Just this morning there was a story that it may be harder to shut done
Yongbyon than people thought. Now this will extend into the next year, which I
think is part of North Korea’s pattern of slow-rolling the program. But which
also shows something which I and others have been saying for some time, which is
that Yongbyon is at or beyond its useful life. Part of the reason they have
difficulties extracting the fuel rods that are in there now is that the whole
facility is in terrible repair, which means they agreeing to freeze it or even
to dismantle it is not such a big concession from the North Koreans. They may
already have been able to extract as much plutonium as they were going to be
able to. Shutting down a broken facility is hardly a sign of good faith.
NEWSMAX: There is a lot of dispute about North Korea’s uranium
program. You write in your book that the North Koreans talked to our delegation
in 2002 about the uranium enrichment program. Do you think that is what they
transferred to Syria?
BOLTON: It’s hard to say what they’ve transferred. There was no sign
of radiation escaping after the Israeli attack [on Syria], which seems to
indicate that they proceeded before there was any actual enriched uranium or
even unenriched uranium there. Otherwise you would see likely release of
radiation.
In my book, I go through this business of what Jim Kelly confronted the North
Koreans with in 2002, and what the North Koreans said in response. There was no
ambiguity in 2002 about the intelligence. In fact, what happened was that in the
early summer 2002, for a change, all of the intelligence community agreed that
North Korea had embarked on procurement for a uranium enrichment program. That
was what was significant. That after years of disagreement within the
intelligence community, they had reached consensus. And there was no dispute at
that time. Nor is there really dispute about the North Korean reaction to
Kelly’s trip, that they admitted they had a uranium enrichment program. It’s not
just my book. Read Jack Prichard’s book, published by Brookings. He says there
was no ambiguity, and he was there!
I think this is significant, because people are now trying to rewrite
history, to help excuse why the North Koreans are not dissembling when they say
they have no enrichment program. They are trying to lay the groundwork that
there never was a program, so when the North Koreans say they don’t have one
it’s not another example of dissembling.
NEWSMAX: Would their uranium enrichment program have come from
Pakistan, or would they have had access earlier to the technology?

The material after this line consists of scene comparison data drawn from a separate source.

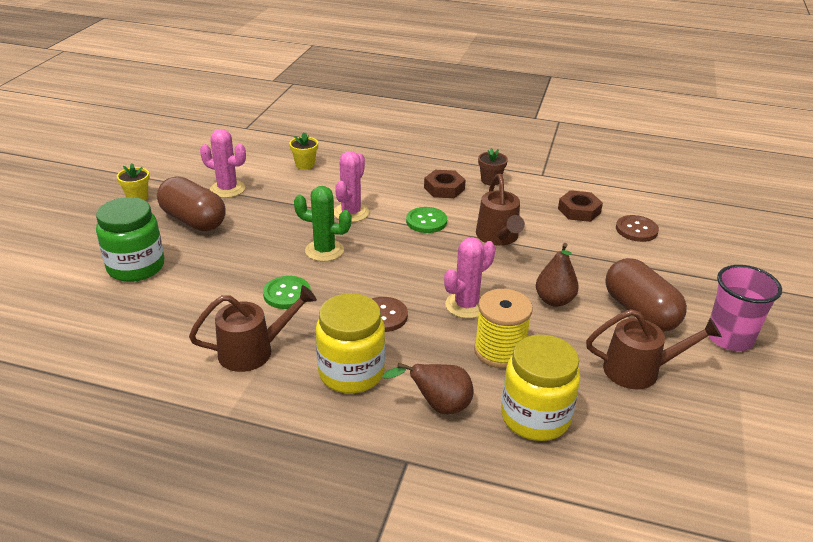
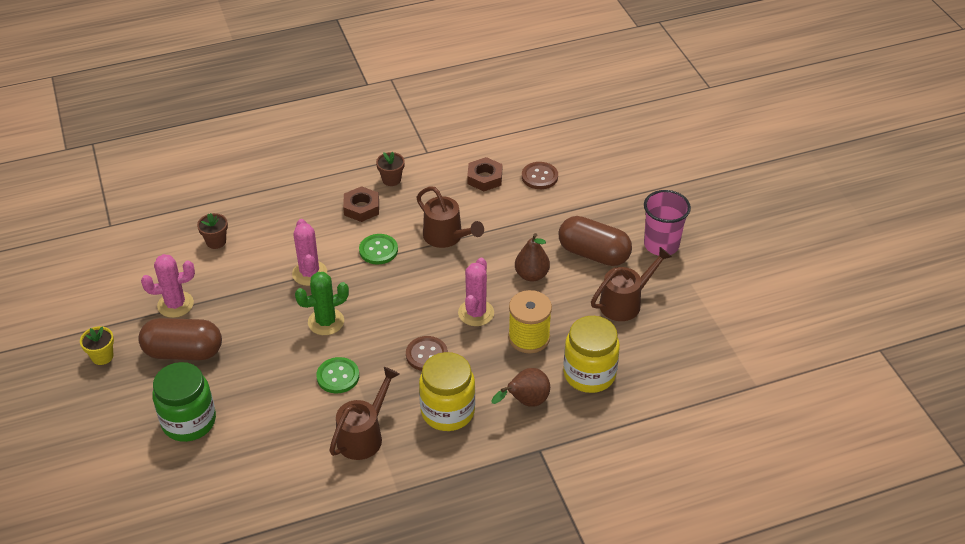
camera: 35 degrees left, 10 degrees up
yellow flower pot [289,132,318,170] -> brown flower pot [197,213,228,249]

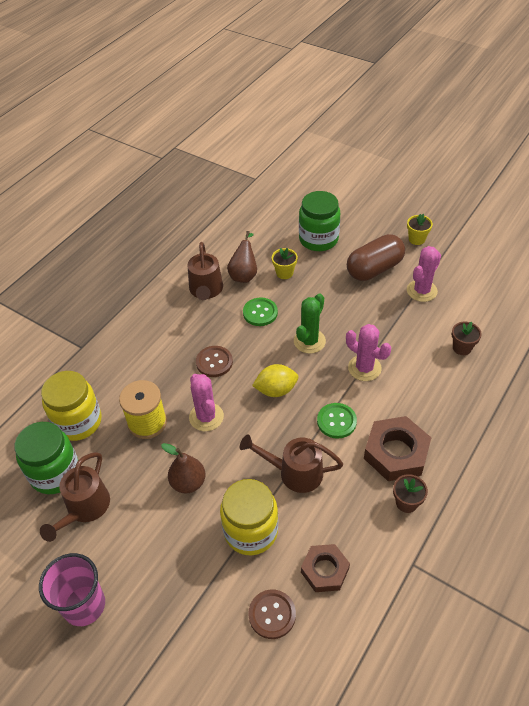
camera: 145 degrees right, 5 degrees up
brown nut [343,186,379,222] -> brown nut [364,416,431,481], size x1.54
yellow jar [419,352,475,431] -> yellow jar moved to [220,479,278,555]
brown pear [492,368,550,407] -> brown pear moved to [227,231,257,283]
brown capsule [559,216,632,266] -> none
none -> green jar [14,422,78,494]
none -> yellow lemon [252,364,298,397]
none -> yellow flower pot [272,248,298,279]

BOLTON: My guess is in part they had some technology from AQ Khan. But
I think it was more of them acting as a general contractor building their own
program, using AQ Khan for pieces of it, as opposed to Libya, who said to AQ
Khan, you are the general contractor, you create the program for us.
NEWSMAX: It really astounds me the lack of information on the Iranian
nuclear program, and the unwillingness of the Intelligence community to talk to
Iranians, even to Iranian exiles.
BOLTON: Since World War II, the Intelligence community has disliked
exiles and dissidents, claiming they are unreliable because they have a
political agenda. This is just self-blindness.
Not only has our human intelligence capability declined dramatically over the
last several decades, there doesn’t seem to be much inclination to want to build
it back up.
Look at Joe Wilson: the best our intelligence community can do is send a
former ambassador to Niger to have tea with officials that say, ‘ so, what’s up
on the uranium front?’ That’s our intelligence community? Forget everything else
about Valerie Plame. That whole story is unbelievable!